Task: Could you set down exactly the lines in the records below between the line holding "Hình ảnh: https://prnt.sc/iQJySdvXevuZ" and the line holding "Kết quả cũng", inclusive?

Given records:
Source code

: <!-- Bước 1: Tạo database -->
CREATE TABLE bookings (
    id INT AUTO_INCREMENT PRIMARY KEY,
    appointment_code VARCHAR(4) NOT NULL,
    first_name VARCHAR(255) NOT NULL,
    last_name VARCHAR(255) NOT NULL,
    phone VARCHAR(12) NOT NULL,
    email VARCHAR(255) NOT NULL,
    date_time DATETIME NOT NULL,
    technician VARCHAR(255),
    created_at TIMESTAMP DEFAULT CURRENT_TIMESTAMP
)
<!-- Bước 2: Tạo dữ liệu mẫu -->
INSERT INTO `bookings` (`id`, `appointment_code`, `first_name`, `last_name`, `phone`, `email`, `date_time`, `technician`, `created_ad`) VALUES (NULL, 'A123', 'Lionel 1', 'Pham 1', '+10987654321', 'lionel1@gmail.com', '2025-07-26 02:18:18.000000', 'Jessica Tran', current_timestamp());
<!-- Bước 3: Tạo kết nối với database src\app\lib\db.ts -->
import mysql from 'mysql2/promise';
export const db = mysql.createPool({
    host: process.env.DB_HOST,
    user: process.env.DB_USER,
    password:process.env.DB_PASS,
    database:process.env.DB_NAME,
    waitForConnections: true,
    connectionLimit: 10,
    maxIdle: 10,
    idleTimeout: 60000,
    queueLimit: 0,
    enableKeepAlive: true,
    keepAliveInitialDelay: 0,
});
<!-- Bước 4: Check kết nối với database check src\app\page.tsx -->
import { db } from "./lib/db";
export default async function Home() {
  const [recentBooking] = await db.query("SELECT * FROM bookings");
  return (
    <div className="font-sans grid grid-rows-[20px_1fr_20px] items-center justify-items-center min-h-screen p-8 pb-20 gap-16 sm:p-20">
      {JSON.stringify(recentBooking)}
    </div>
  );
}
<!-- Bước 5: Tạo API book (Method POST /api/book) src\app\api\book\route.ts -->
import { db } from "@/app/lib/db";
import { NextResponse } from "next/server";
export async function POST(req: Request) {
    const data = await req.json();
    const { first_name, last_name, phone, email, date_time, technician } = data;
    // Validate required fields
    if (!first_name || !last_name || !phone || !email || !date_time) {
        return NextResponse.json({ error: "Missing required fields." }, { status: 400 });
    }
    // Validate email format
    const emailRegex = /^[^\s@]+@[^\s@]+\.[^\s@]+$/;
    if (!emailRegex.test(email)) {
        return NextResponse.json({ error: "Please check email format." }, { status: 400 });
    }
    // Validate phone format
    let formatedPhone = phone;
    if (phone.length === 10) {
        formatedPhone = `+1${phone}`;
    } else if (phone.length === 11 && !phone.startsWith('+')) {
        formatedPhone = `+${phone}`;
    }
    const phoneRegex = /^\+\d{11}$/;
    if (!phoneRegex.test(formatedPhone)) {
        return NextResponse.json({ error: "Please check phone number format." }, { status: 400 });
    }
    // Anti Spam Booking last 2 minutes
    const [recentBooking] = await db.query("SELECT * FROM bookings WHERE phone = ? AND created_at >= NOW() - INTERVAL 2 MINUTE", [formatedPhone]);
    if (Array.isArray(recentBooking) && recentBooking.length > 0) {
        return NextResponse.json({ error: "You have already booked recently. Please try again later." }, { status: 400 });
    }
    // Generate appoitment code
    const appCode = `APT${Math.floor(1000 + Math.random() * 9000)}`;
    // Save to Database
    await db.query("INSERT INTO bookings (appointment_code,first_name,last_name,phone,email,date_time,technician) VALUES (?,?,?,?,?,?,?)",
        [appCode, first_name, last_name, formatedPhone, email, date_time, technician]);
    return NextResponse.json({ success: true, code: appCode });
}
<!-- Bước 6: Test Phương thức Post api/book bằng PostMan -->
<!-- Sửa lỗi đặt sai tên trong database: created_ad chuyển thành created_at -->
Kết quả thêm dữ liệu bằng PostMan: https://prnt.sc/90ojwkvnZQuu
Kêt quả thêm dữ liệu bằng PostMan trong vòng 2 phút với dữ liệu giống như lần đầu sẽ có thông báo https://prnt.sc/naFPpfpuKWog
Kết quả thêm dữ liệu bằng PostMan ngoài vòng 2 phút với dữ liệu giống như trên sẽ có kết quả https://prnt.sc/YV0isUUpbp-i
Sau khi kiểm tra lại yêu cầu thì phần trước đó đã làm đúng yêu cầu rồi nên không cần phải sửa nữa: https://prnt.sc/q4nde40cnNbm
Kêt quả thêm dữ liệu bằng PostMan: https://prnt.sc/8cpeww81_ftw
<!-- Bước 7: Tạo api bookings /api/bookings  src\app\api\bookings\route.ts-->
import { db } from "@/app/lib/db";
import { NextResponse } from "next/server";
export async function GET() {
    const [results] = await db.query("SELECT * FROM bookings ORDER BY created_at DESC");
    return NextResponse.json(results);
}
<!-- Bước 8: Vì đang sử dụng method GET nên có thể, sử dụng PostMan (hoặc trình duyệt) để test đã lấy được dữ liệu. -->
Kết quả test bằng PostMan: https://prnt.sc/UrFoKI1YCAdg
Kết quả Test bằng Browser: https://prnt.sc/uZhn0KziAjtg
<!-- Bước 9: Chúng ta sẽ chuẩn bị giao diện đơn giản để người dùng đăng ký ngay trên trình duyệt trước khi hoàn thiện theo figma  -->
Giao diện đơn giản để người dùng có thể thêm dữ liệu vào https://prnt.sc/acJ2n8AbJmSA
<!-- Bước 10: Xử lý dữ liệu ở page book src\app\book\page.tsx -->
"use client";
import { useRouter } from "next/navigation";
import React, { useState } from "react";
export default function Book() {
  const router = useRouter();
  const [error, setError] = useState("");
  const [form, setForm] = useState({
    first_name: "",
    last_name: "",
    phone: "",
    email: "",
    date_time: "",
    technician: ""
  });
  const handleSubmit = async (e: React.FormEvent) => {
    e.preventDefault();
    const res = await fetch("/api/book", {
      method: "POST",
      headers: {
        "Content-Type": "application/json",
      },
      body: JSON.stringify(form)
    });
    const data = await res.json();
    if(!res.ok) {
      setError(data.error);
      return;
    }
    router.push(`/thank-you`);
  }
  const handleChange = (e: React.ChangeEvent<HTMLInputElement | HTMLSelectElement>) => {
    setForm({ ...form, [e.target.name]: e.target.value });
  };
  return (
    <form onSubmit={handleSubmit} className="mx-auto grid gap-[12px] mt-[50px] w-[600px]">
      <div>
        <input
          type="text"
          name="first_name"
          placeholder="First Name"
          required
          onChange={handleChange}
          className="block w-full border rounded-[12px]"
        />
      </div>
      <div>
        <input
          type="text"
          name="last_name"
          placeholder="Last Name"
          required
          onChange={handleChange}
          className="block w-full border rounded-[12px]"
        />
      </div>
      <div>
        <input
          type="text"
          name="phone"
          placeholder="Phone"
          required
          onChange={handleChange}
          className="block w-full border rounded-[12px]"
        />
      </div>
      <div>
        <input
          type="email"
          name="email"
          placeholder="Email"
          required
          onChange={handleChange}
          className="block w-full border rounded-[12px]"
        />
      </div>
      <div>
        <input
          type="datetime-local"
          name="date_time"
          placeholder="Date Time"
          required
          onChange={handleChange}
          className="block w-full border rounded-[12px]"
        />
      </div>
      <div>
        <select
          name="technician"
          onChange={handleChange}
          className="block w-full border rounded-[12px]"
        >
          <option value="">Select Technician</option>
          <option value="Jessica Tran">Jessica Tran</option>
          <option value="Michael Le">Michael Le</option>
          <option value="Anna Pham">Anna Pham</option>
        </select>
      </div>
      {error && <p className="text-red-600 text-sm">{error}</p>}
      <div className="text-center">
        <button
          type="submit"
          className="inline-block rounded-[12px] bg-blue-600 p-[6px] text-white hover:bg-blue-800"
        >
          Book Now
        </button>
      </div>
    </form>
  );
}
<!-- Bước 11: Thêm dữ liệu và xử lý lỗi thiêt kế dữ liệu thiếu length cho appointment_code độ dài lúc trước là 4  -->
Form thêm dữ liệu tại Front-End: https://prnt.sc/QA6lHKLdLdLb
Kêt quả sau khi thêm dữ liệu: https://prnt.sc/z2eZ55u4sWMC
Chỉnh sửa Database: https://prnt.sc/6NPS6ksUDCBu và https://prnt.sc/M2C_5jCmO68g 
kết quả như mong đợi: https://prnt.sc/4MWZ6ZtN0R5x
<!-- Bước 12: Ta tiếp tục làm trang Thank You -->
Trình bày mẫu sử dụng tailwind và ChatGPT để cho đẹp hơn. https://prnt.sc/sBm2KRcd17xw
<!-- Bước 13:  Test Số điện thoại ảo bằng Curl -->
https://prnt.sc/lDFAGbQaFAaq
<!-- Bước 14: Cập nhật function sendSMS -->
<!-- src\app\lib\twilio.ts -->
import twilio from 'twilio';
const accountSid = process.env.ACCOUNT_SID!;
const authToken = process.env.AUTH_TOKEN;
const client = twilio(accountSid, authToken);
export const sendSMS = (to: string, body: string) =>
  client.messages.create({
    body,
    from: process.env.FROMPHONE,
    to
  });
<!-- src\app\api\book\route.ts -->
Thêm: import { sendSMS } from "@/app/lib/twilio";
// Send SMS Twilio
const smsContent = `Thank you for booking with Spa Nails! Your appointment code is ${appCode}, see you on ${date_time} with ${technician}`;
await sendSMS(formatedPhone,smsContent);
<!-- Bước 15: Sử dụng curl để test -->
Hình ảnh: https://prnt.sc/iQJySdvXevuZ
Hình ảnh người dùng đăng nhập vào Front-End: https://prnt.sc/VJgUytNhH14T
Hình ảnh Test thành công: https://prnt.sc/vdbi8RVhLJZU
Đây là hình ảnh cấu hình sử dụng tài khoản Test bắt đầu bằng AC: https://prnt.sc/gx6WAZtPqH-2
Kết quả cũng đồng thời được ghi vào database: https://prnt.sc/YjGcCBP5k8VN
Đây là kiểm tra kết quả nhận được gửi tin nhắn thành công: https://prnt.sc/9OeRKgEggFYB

Final answer:
Hình ảnh: https://prnt.sc/iQJySdvXevuZ
Hình ảnh người dùng đăng nhập vào Front-End: https://prnt.sc/VJgUytNhH14T
Hình ảnh Test thành công: https://prnt.sc/vdbi8RVhLJZU
Đây là hình ảnh cấu hình sử dụng tài khoản Test bắt đầu bằng AC: https://prnt.sc/gx6WAZtPqH-2
Kết quả cũng đồng thời được ghi vào database: https://prnt.sc/YjGcCBP5k8VN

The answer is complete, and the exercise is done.